More than a million acres have burned in the 446 wildfires in Alaska this season. That’s an area larger than Rhode Island. Many of these fires are left to burn if they aren’t a danger to people or infrastructure, but the most dangerous of them are battled by hundreds of firefighters and other support personnel. Some fires even warrant their own “incident meteorologist” – or IMET.
Firefighters know weather conditions can change the direction of a fire, putting those attempting to contain it in a potentially deadly position. But specially trained meteorologists, or IMETS, work with fire crews to help better predict the path a fire may take.
There are just 85 certified IMETs nationwide that are prepared to go anywhere in the U.S. on just a few days notice.
Their specialized work helps to keep fire crews and communities safe.
Michael Richmond is an incident meteorologist with the National Weather Service in Anchorage. He has been a part of the IMET crew since 1990 and has been sent to over 25 of these dangerous fires.
When he first started, technology limited the effectiveness of the micro-scale forecasts.
“Before the Internet, all we had to use were what were called difex charts,” Richmond said. “We had a little satellite dish that would download these paper charts for all of our radar, satellite pictures and forecast graphics, and they were tiny and they were fuzzy, and that’s all I had to go on.”

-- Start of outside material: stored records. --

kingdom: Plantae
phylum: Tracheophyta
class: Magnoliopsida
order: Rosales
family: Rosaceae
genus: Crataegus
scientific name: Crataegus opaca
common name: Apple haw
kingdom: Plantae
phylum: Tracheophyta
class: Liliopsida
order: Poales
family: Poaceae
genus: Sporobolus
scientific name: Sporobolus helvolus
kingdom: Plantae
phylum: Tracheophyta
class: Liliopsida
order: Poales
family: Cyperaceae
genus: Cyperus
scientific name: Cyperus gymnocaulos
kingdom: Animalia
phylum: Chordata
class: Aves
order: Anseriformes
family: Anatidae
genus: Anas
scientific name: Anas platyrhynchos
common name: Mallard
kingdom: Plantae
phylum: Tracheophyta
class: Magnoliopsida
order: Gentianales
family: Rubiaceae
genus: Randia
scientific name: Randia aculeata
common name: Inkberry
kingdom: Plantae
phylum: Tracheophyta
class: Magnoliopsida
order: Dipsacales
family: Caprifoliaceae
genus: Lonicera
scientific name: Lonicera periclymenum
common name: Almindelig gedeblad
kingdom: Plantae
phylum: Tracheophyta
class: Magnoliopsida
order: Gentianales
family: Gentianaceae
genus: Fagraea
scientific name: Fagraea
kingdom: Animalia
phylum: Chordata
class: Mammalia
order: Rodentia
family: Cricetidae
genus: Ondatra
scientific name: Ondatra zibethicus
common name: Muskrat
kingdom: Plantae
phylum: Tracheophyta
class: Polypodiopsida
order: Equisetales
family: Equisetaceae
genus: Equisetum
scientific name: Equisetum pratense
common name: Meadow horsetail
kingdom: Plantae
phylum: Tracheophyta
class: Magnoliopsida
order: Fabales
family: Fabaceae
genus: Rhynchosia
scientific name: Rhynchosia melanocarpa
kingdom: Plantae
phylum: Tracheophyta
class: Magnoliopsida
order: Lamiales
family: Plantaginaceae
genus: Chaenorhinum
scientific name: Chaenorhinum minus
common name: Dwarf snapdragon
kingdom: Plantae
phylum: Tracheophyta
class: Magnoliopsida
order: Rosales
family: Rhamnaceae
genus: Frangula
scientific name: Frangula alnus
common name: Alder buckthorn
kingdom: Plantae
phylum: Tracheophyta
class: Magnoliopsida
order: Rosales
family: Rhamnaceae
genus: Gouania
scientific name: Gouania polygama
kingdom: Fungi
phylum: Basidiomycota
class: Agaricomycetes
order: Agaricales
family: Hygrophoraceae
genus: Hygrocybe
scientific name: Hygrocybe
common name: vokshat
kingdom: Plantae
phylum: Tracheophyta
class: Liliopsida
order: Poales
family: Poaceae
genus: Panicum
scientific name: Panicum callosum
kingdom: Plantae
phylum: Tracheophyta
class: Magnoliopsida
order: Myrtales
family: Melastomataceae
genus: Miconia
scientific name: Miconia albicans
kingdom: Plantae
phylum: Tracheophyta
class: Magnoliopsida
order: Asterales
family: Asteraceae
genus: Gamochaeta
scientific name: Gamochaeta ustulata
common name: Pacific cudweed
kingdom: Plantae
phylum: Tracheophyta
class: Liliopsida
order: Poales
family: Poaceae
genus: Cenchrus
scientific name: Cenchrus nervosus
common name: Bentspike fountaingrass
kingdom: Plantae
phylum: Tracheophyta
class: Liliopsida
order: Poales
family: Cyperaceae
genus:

But, Richmond says technology has caught up, greatly increasing his effectiveness in the field.
“Now we have real-time data of all sorts: lightning, satellite, radar, everything,” Richmond said. “And it’s a completely different world and I feel so much more confident.”
“So we have almost as good of capability in the field as we do in the office now.”
When an IMET gets deployed, they stay in what’s called the “incident command post,” where the suppression efforts for that specific fire are coordinated. The command posts can sometimes be in very remote areas, which means IMETs need to bring full camping gear.
Despite the remoteness, Richmond says the fire camps certainly aren’t stuck in the stone age.
“I’ve seen fire camps develop in 24 hours with full satellite communications, kitchen facilities, laundry facilities, shower facilities,” he said. “It’s really amazing how quickly they can set up a large fire camp with tents, a computer network, electricity, communications, everything.”
Despite high-tech camps and improvements in the technology, Richmond says there are still some limitations.
In 2006, he was at a fire near Stanley, Idaho, in a camp that was situated about 20 miles away from the fire line. The area didn’t have radar coverage, making it impossible for him to provide an accurate forecast.
“Sure enough a small thunderstorm developed and brought winds of 40 to 45 miles an hour; [and] pushed the fire toward the crews,” Richmond said.
They were able to escape but it was more than an hour before the command post knew they were safe.
“So there are realities that we have to deal with in this business, and that’s one of them is that you’re not going to have everything you need and that firefighters have to follow and be able to follow their standard orders and get out of those situations when they occur, because they will occur,” Richmond said.
So far this season, the only place in Alaska an IMET has been dispatched to is the Stuart Creek 2 fire near Fairbanks.
Currently there are 91 active wildfires in the state.